Pelé com a camisa 10 do Santos na sua única partida em Florianópolis contra o Avaí no antigo estádio Adolfo Konder, em 1972. Foto = Polidoro Júnior

Ao receber a sua primeira Copa do Mundo, em 1950, o Brasil também entrava na história como sede do primeiro mundial com identificação numérica nas camisas. Oito anos mais tarde, Pelé, com apenas 17 anos, apresentava seu talento e eternizava a camisa 10, encantando o mundo em solo europeu. A partir de 1958 o número mais charmoso do futebol se transformou em sinônimo de craque.

Com a numeração fixa adotada na maioria dos clubes da Série A do Brasileirão 2016 está cada vez mais raro encontrar um time que tenha sua escalação de 1 a 11. A Ponte Preta é a única que mantém a tradição à risca. América-MG, Botafogo e Santa Cruz também não adotam a numeração fixa como regra, mas alguns jogadores utilizam em casos pontuais.

Diante da alta rotatividade de atletas nas equipes, a camisa 10 fica em segundo plano na elite do campeonato nacional. Até a 26ª rodada apenas três clubes utilizaram em todos os jogos: Ponte Preta, Botafogo e Santa Cruz. Por outro lado, Atlético-MG, Figueirense e Inter ainda não utilizaram o “10” em sua escalação inicial. O Fluminense estreou sua camisa 10 somente na última rodada, com Gustavo Scarpa.

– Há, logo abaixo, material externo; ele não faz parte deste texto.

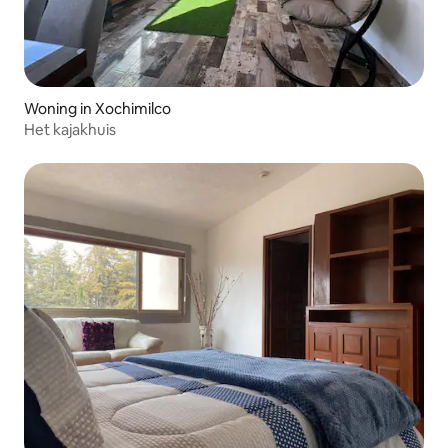
Woning in Xochimilco
Het kajakhuis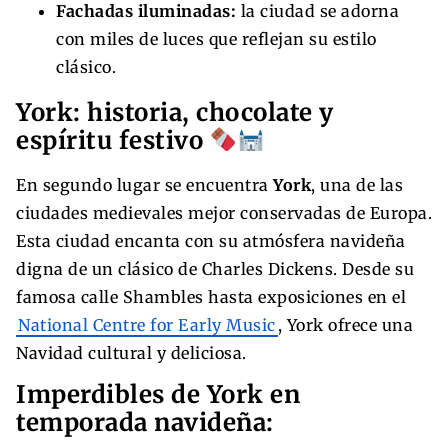
Fachadas iluminadas:
la ciudad se adorna
con miles de luces que reflejan su estilo
clásico.
York: historia, chocolate y
espíritu festivo
En segundo lugar se encuentra
York
, una de las
ciudades medievales mejor conservadas de Europa.
Esta ciudad encanta con su atmósfera navideña
digna de un clásico de Charles Dickens. Desde su
famosa calle Shambles hasta exposiciones en el
National Centre for Early Music
, York ofrece una
Navidad cultural y deliciosa.
Imperdibles de York en
temporada navideña: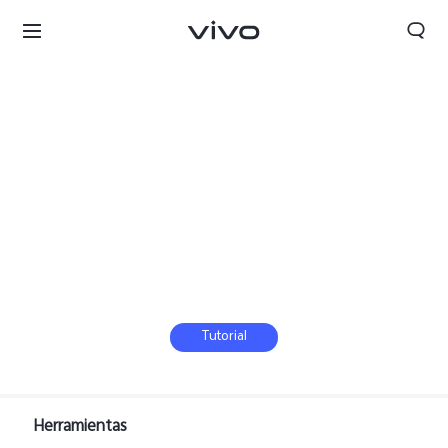
Tutorial
Herramientas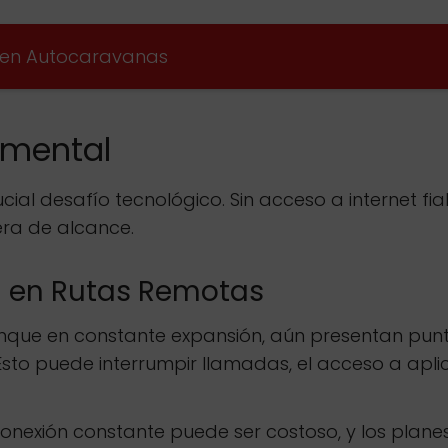
a en Autocaravanas
amental
ucial desafío tecnológico. Sin acceso a internet fi
ra de alcance.
d en Rutas Remotas
nque en constante expansión, aún presentan punto
Esto puede interrumpir llamadas, el acceso a apl
nexión constante puede ser costoso, y los planes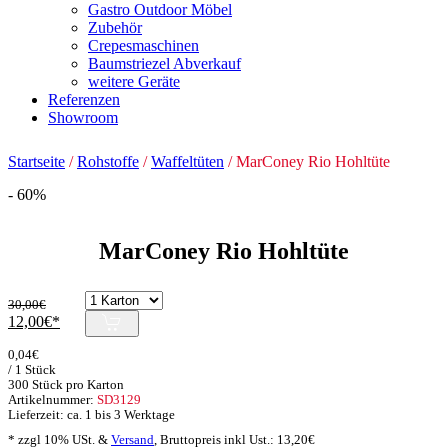
Gastro Outdoor Möbel
Zubehör
Crepesmaschinen
Baumstriezel Abverkauf
weitere Geräte
Referenzen
Showroom
Startseite
/
Rohstoffe
/
Waffeltüten
/ MarConey Rio Hohltüte
- 60%
MarConey Rio Hohltüte
30,00
€
Ursprünglicher
Aktueller
12,00
€
Preis
Preis
0,04
€
war:
ist:
/ 1 Stück
30,00€
12,00€.
300 Stück pro Karton
Artikelnummer:
SD3129
Lieferzeit: ca. 1 bis 3 Werktage
* zzgl 10% USt. &
Versand
,
Bruttopreis inkl Ust.:
13,20
€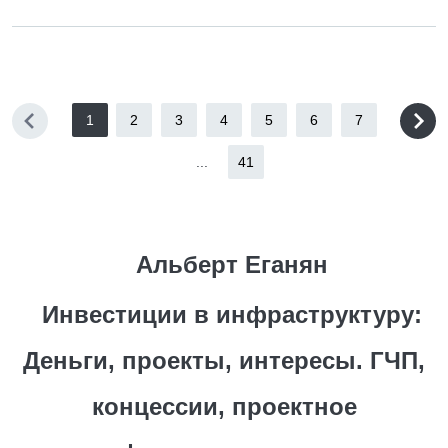
1
2
3
4
5
6
7
...
41
Альберт Еганян
Инвестиции в инфраструктуру:
Деньги, проекты, интересы. ГЧП,
концессии, проектное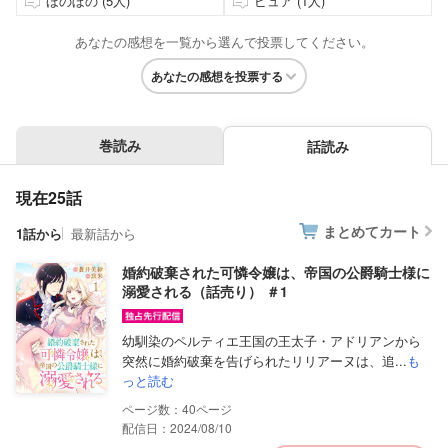
ほのぼの (5人)
ピュア (1人)
あなたの感想を一覧から選んで投票してください。
あなたの感想を投票する
巻読み
話読み
現在25話
まとめてカート
1話から
最新話から
婚約破棄された可憐令嬢は、帝国の公爵騎士様に
溺愛される（話売り） ＃1
幼馴染のペルティエ王国の王太子・アドリアンから
突然に婚約破棄を告げられたリリアーヌは、追...
も
っと読む
40
配信日：2024/08/10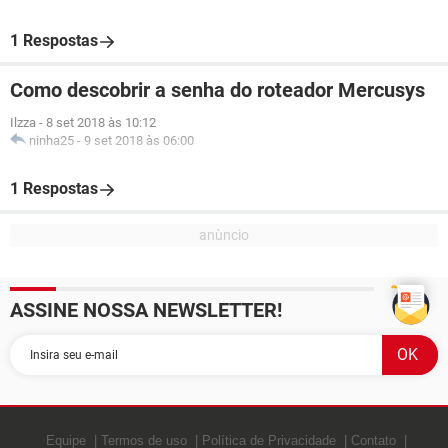
1 Respostas
Como descobrir a senha do roteador Mercusys
Ilzza
-
8 set 2018 às 10:12
ninha25
-
9 set 2018 às 06:00
1 Respostas
ASSINE NOSSA NEWSLETTER!
Equipe
Termos de uso
Política de Privacidade
Contato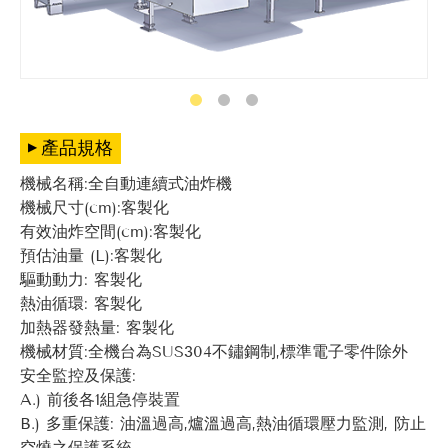
產品規格
機械名稱:全自動連續式油炸機
機械尺寸(cm):客製化
有效油炸空間(cm):客製化
預估油量 (L):客製化
驅動動力: 客製化
熱油循環: 客製化
加熱器發熱量: 客製化
機械材質:全機台為SUS304不鏽鋼制,標準電子零件除外
安全監控及保護:
A.) 前後各1組急停裝置
B.) 多重保護: 油溫過高,爐溫過高,熱油循環壓力監測, 防止
空燒之保護系統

Através de uma análise sobre todas as súmulas do Campeonato Brasileiro é possível constatar que 74 jogos dos 260 realizados até o momento começaram sem a camisa de número 10 em campo. Além disso, todas as rodadas registram jogos sem a presença da camisa eternizada pelo Rei do Futebol.

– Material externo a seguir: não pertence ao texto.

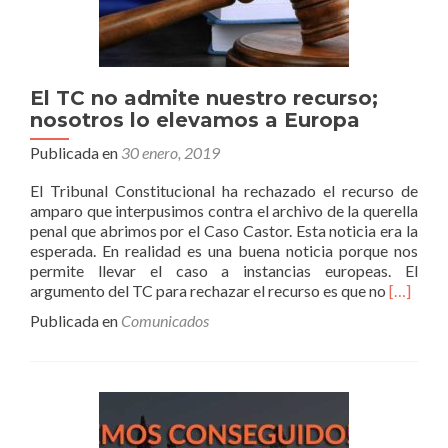
al
pago
del
Castor
fue
El TC no admite nuestro recurso;
un
nosotros lo elevamos a Europa
abuso
Publicada en
30 enero, 2019
para
las
El Tribunal Constitucional ha rechazado el recurso de
arcas
amparo que interpusimos contra el archivo de la querella
públicas
penal que abrimos por el Caso Castor. Esta noticia era la
esperada. En realidad es una buena noticia porque nos
permite llevar el caso a instancias europeas. El
Leer
argumento del TC para rechazar el recurso es que no
[…]
másEl
Publicada en
Comunicados
TC
no
admite
nuestro
recurso;
nosotro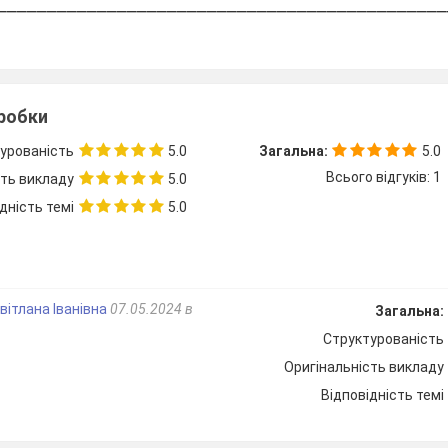
_____________________________________________
_____________________________________________
_____________________________________________
зробки
урованість
5.0
Загальна:
5.0
Всього відгуків: 1
сть викладу
5.0
дність темі
5.0
анна». Щирість, мужність і оптимізм героїні твору, її вплив н
Художні засоби розкриття образу Полліанни. Ідея радості життя
вітлана Іванівна
07.05.2024 в
Загальна:
Структурованість
Оригінальність викладу
Маршрутний лист
Відповідність темі
ику!
Сьогодні ми відкриваємо ще одну сторінку літературної ск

Os clubes brasileiros esperam sucesso comercial com a numeração fixa, mas encontram obstáculos com o atual formato do calendário do futebol nacional. Por não estar alinhado com a temporada europeia, o êxodo constante somado ao número de retornos de jogadores ao país e o alto número de transferências internas geram desvalorização da imagem entre jogador, número da camisa e clube. Situações curiosas aparecem nos números das camisas que vão desde homenagem aos familiares e ídolos do esporte a superstições e alusões ao ano de nascimento. Costumeiramente a torcida aprova números alternativos quando eles são parte de uma ação para homenagear um título, como Diego Souza no Sport com a 87.

No Brasil, a justificativa de associação do número na camisa dos jogadores ao clube fica desqualificada com as mudanças constantes nos elencos. O resultado, na maioria das vezes, aumenta a imagem do próprio atleta com determinado número de camisa, não a sua vinculação com a instituição.

Kleber Gladiador com a 83 no Coxa. Foto = Site Coritiba Foot Ball Club

Mesmo com a referência histórica da camisa 10, os números alternativos como 35, 50, 70, 83, 88, 97, entre outros, ganham cada vez mais espaço no futebol brasileiro.